Julie and her husband, Chad, adopted Hannah and her siblings out of foster care between 2008-2009. The family struggled, and in 2017, Julie and Chad divorced. In 2021, Julie married Ethan. This story is from the perspective of Julie, Hannah’s adoptive mother.

We noticed Hannah starting to struggle when she turned one. Her tantrums were extensively worse than the norm, with our tiny toddler screaming for hours. For years, this continued.

We started therapy every week, but the anger just kept getting worse. We worked tirelessly to try to get Hannah to quit screaming, to stop throwing things across the room, to stop saying hurtful things to me and her siblings, to stop hurting herself, but nothing seemed to work.

I took her to therapist after therapist, countless psychiatrists, all of whom told me the same thing—Hannah had an anger problem—but the tools we were given never worked for Hannah.

It was a very difficult time in our house. We all were exhausted. It's never easy to watch your child struggle. Feeling hopeless and not knowing how to help your child is even more difficult. What were we supposed to do?

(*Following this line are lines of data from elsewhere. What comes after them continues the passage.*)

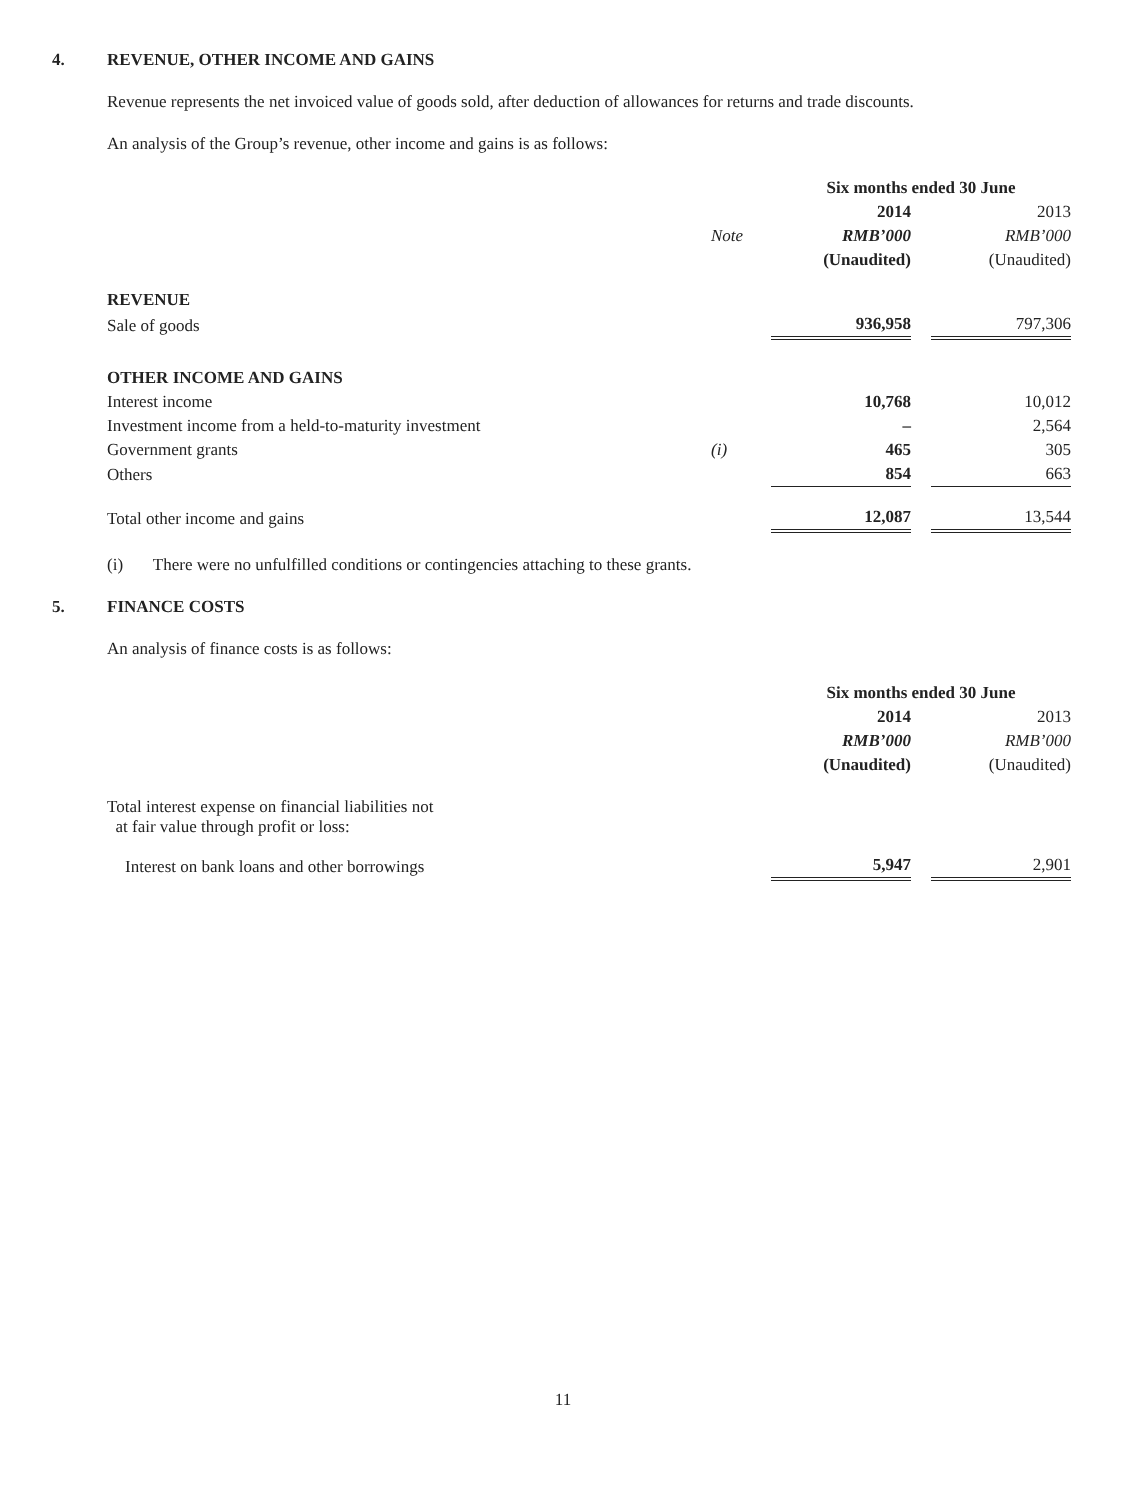4. REVENUE, OTHER INCOME AND GAINS
Revenue represents the net invoiced value of goods sold, after deduction of allowances for returns and trade discounts.
An analysis of the Group’s revenue, other income and gains is as follows:
| | | Six months ended 30 June | | |
| --- | --- | --- | --- | --- |
| | | 2014 | | 2013 |
| | Note | RMB’000 | | RMB’000 |
| | | (Unaudited) | | (Unaudited) |
| REVENUE | | | | |
| Sale of goods | | 936,958 | | 797,306 |
| OTHER INCOME AND GAINS | | | | |
| Interest income | | 10,768 | | 10,012 |
| Investment income from a held-to-maturity investment | | – | | 2,564 |
| Government grants | (i) | 465 | | 305 |
| Others | | 854 | | 663 |
| Total other income and gains | | 12,087 | | 13,544 |
(i) There were no unfulfilled conditions or contingencies attaching to these grants.
5. FINANCE COSTS
An analysis of finance costs is as follows:
| | Six months ended 30 June | | |
| --- | --- | --- | --- |
| | 2014 | | 2013 |
| | RMB’000 | | RMB’000 |
| | (Unaudited) | | (Unaudited) |
| Total interest expense on financial liabilities not at fair value through profit or loss: | | | |
| Interest on bank loans and other borrowings | 5,947 | | 2,901 |
11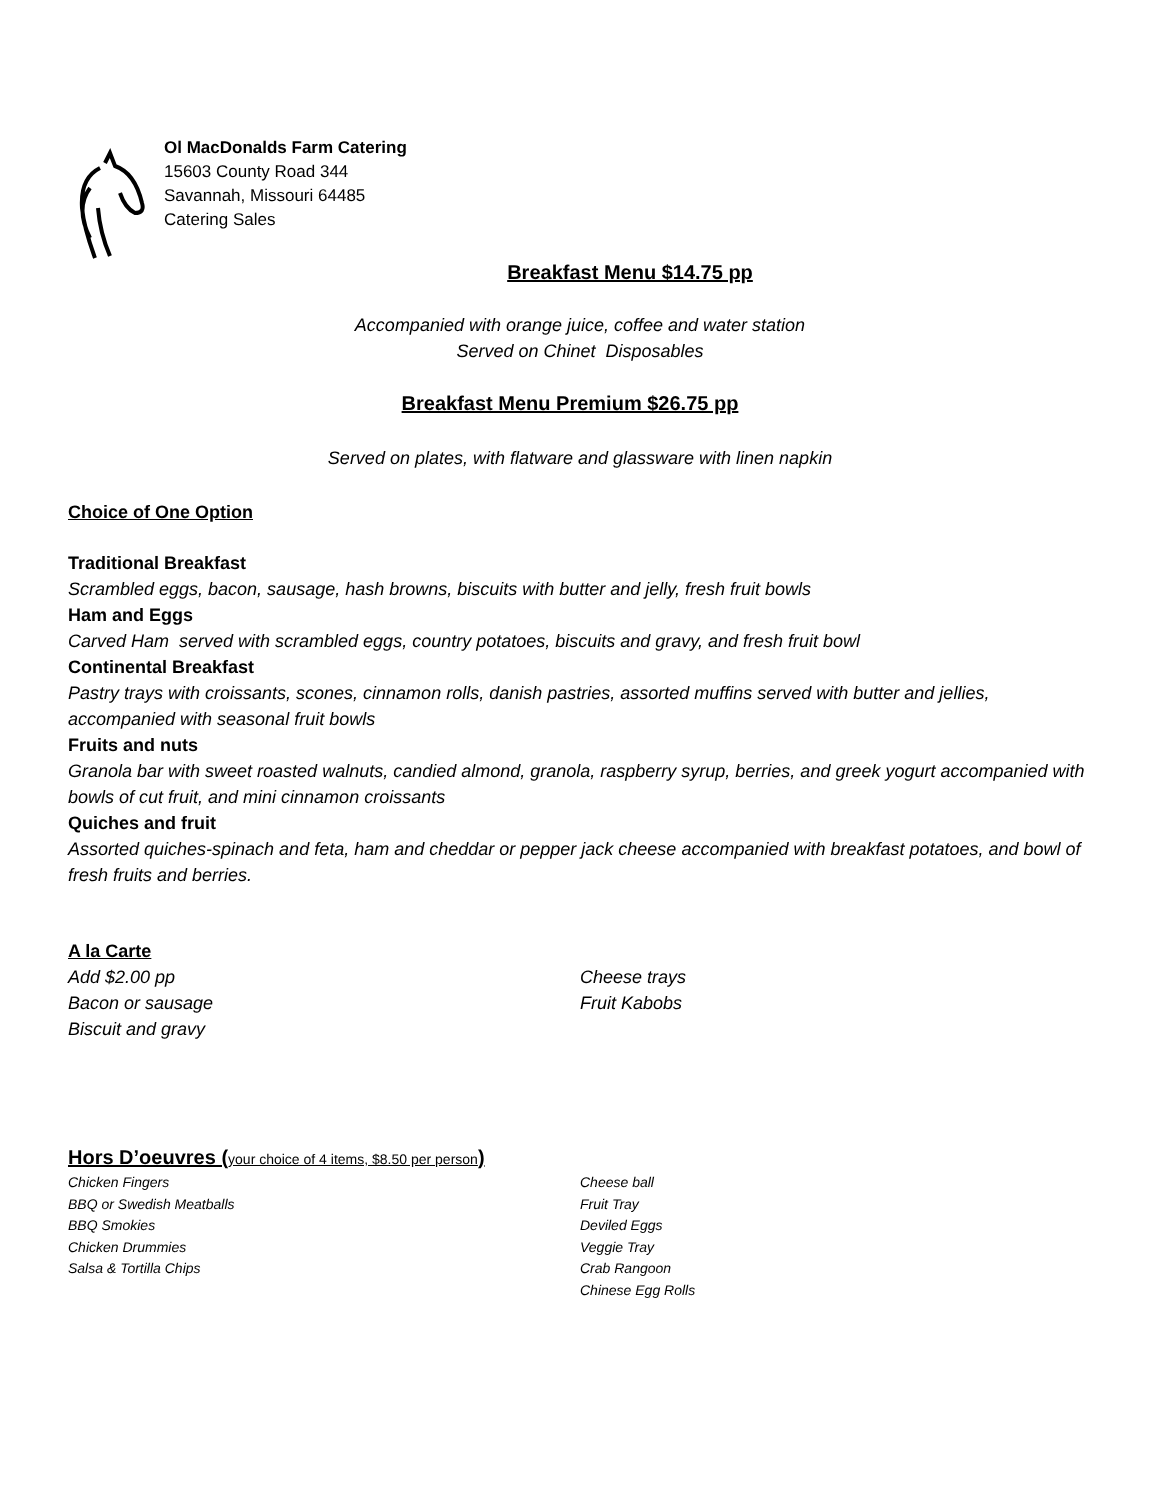Ol MacDonalds Farm Catering
15603 County Road 344
Savannah, Missouri 64485
Catering Sales
Breakfast Menu $14.75 pp
Accompanied with orange juice, coffee and water station
Served on Chinet Disposables
Breakfast Menu Premium $26.75 pp
Served on plates, with flatware and glassware with linen napkin
Choice of One Option
Traditional Breakfast
Scrambled eggs, bacon, sausage, hash browns, biscuits with butter and jelly, fresh fruit bowls
Ham and Eggs
Carved Ham served with scrambled eggs, country potatoes, biscuits and gravy, and fresh fruit bowl
Continental Breakfast
Pastry trays with croissants, scones, cinnamon rolls, danish pastries, assorted muffins served with butter and jellies, accompanied with seasonal fruit bowls
Fruits and nuts
Granola bar with sweet roasted walnuts, candied almond, granola, raspberry syrup, berries, and greek yogurt accompanied with bowls of cut fruit, and mini cinnamon croissants
Quiches and fruit
Assorted quiches-spinach and feta, ham and cheddar or pepper jack cheese accompanied with breakfast potatoes, and bowl of fresh fruits and berries.
A la Carte
Add $2.00 pp
Bacon or sausage
Biscuit and gravy
Cheese trays
Fruit Kabobs
Hors D’oeuvres (your choice of 4 items, $8.50 per person)
Chicken Fingers
BBQ or Swedish Meatballs
BBQ Smokies
Chicken Drummies
Salsa & Tortilla Chips
Cheese ball
Fruit Tray
Deviled Eggs
Veggie Tray
Crab Rangoon
Chinese Egg Rolls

In 2022, the Lord brought us to Eagle Ranch. Little did we know, this place would change the lives of our entire family.

The day we dropped Hannah off at the Blessing Home was hard for all of us. We were leaving our daughter with basically complete strangers, trusting them to love and care for our child. Hannah was angry with us, thinking we were trying to get rid of her. Little did she know this was our biggest act of love to help our daughter.

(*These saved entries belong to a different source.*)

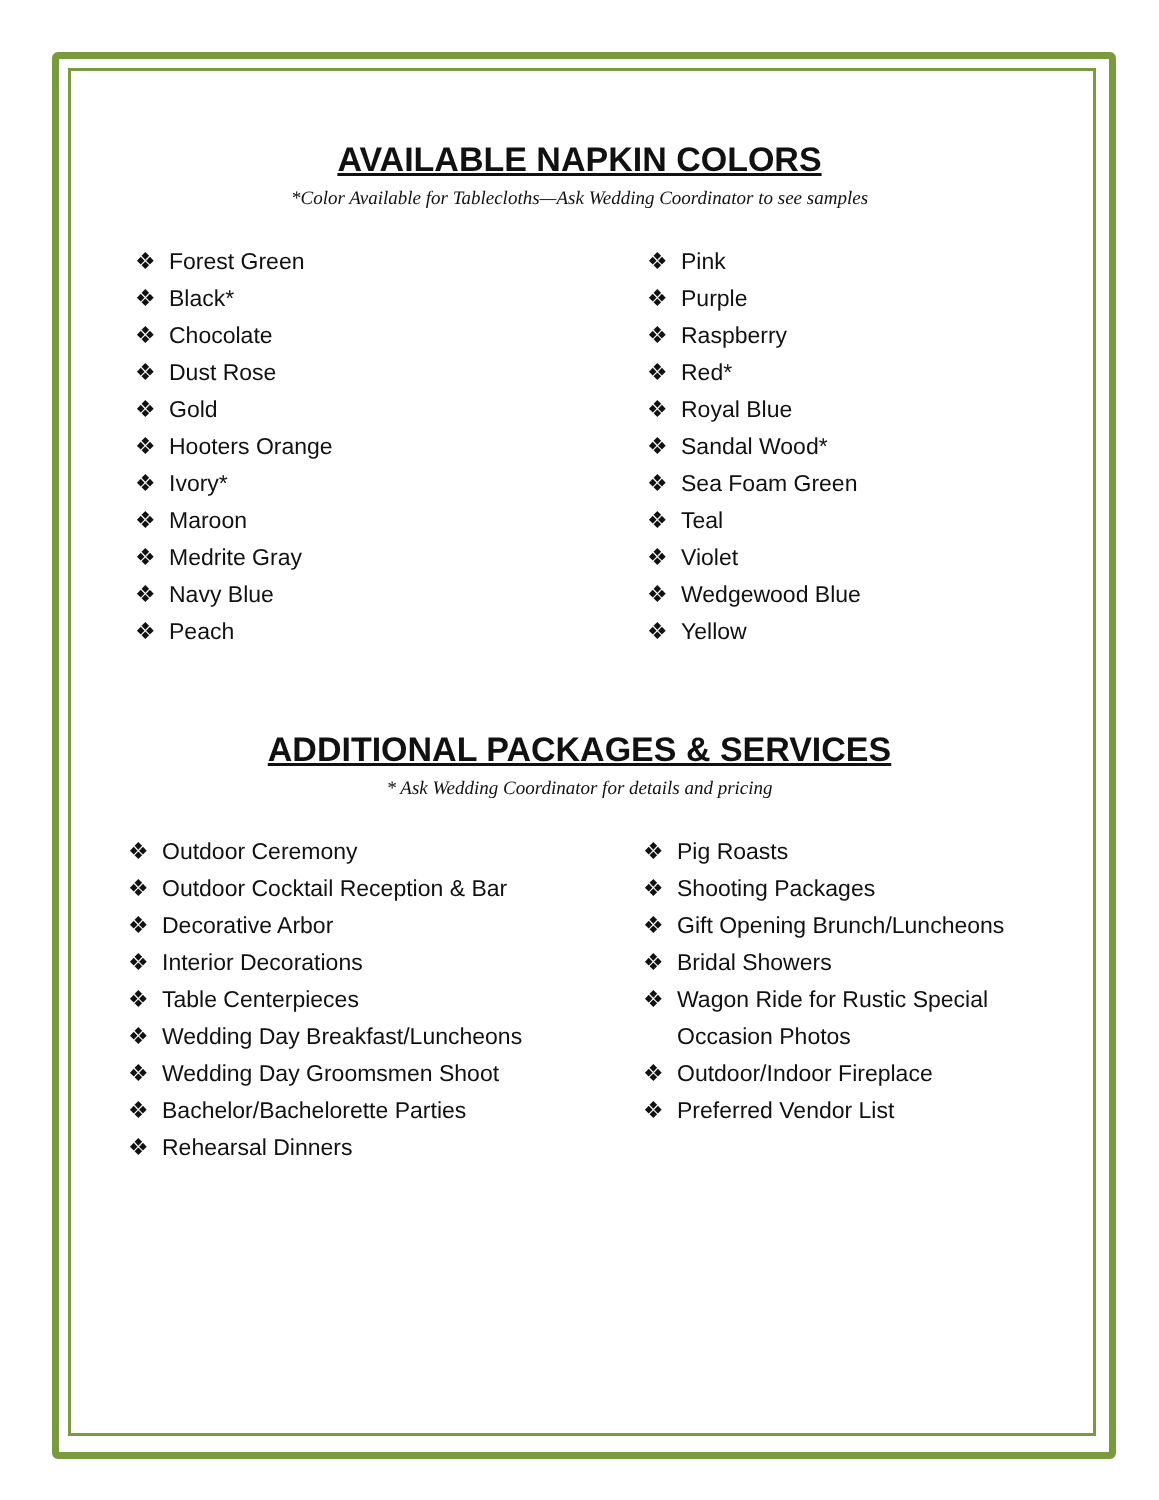AVAILABLE NAPKIN COLORS
*Color Available for Tablecloths—Ask Wedding Coordinator to see samples
❖ Forest Green
❖ Black*
❖ Chocolate
❖ Dust Rose
❖ Gold
❖ Hooters Orange
❖ Ivory*
❖ Maroon
❖ Medrite Gray
❖ Navy Blue
❖ Peach
❖ Pink
❖ Purple
❖ Raspberry
❖ Red*
❖ Royal Blue
❖ Sandal Wood*
❖ Sea Foam Green
❖ Teal
❖ Violet
❖ Wedgewood Blue
❖ Yellow
ADDITIONAL PACKAGES & SERVICES
* Ask Wedding Coordinator for details and pricing
❖ Outdoor Ceremony
❖ Outdoor Cocktail Reception & Bar
❖ Decorative Arbor
❖ Interior Decorations
❖ Table Centerpieces
❖ Wedding Day Breakfast/Luncheons
❖ Wedding Day Groomsmen Shoot
❖ Bachelor/Bachelorette Parties
❖ Rehearsal Dinners
❖ Pig Roasts
❖ Shooting Packages
❖ Gift Opening Brunch/Luncheons
❖ Bridal Showers
❖ Wagon Ride for Rustic Special
Occasion Photos
❖ Outdoor/Indoor Fireplace
❖ Preferred Vendor List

It took a few months, but slowly and steadily Hannah began listening to what her houseparents, counselor and program assistant were saying to her. She started to find the right coping skills to help her with her anger and share her feelings.

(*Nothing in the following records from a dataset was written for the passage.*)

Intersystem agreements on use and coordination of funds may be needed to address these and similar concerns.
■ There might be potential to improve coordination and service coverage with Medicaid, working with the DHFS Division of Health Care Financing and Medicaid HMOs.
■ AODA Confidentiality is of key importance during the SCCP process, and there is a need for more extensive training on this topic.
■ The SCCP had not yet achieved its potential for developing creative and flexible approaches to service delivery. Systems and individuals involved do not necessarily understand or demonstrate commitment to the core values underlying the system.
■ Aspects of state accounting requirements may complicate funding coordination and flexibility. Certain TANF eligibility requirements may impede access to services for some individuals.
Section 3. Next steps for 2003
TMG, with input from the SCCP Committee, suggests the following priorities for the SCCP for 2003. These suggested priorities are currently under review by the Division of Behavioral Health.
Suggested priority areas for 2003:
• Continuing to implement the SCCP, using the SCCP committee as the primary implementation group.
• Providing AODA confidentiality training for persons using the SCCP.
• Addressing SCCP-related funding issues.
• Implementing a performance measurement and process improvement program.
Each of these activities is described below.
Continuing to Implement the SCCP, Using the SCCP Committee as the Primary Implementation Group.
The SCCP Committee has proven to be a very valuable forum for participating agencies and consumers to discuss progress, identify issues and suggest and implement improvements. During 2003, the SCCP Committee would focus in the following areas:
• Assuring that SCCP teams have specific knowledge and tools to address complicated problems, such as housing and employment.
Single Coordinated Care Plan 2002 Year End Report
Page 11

As she grew in these ways, Hannah also excelled academically. Most importantly and significantly, I watched my daughter grow in her relationship with the Lord, becoming a spiritual leader in the Blessing Home.

We came to the Ranch expecting change and change is definitely what we got. We just didn't expect to see so many changes within ourselves.

As we worked through the program, Chad, Ethan and I learned how to co-parent Hannah. We (especially me) learned how to step back from taking control and surrender to the work of the Holy Spirit in our lives and in Hannah’s life.

We came into the program expecting them to help our daughter—but it transformed our lives as well.

When we started meeting with our counselor, Jeannine, I would be so aggravated because I would tell Ethan something like, “She thinks we're the problem! No way, we came here because Hannah is screaming all the time, she's the one who is angry.”

Slowly, we learned that, in my attempt to control situations rather than disciple Hannah, I was actually part of the problem. I had to learn that the way Hannah acted when she was angry was not something that I caused or could cure. I think the very best thing that I've discovered is that you can't control someone's heart. Only the Holy Spirit can change hearts. That revelation gave me freedom.

In May 2024, Hannah and our family graduated from the Eagle Ranch program. Ethan and Hannah now have a relationship. Hannah and her father have strengthened their bond. And Hannah and I are continuing to build a healthy connection.

My daughter is happy, smiling and free. She has matured into a compassionate, more confident young lady. Telling your child that they're beautiful, smart, and worthy is one thing, but it's so much more meaningful when you see that they assertively believe that.

To my Hannah . . . You are special and kind. Even with all the terrible days that we've had to get through, I'd choose you all over again. You are my daughter, and you make me proud. Even on the days that you don't, I'm still grateful that God chose me to be your mom.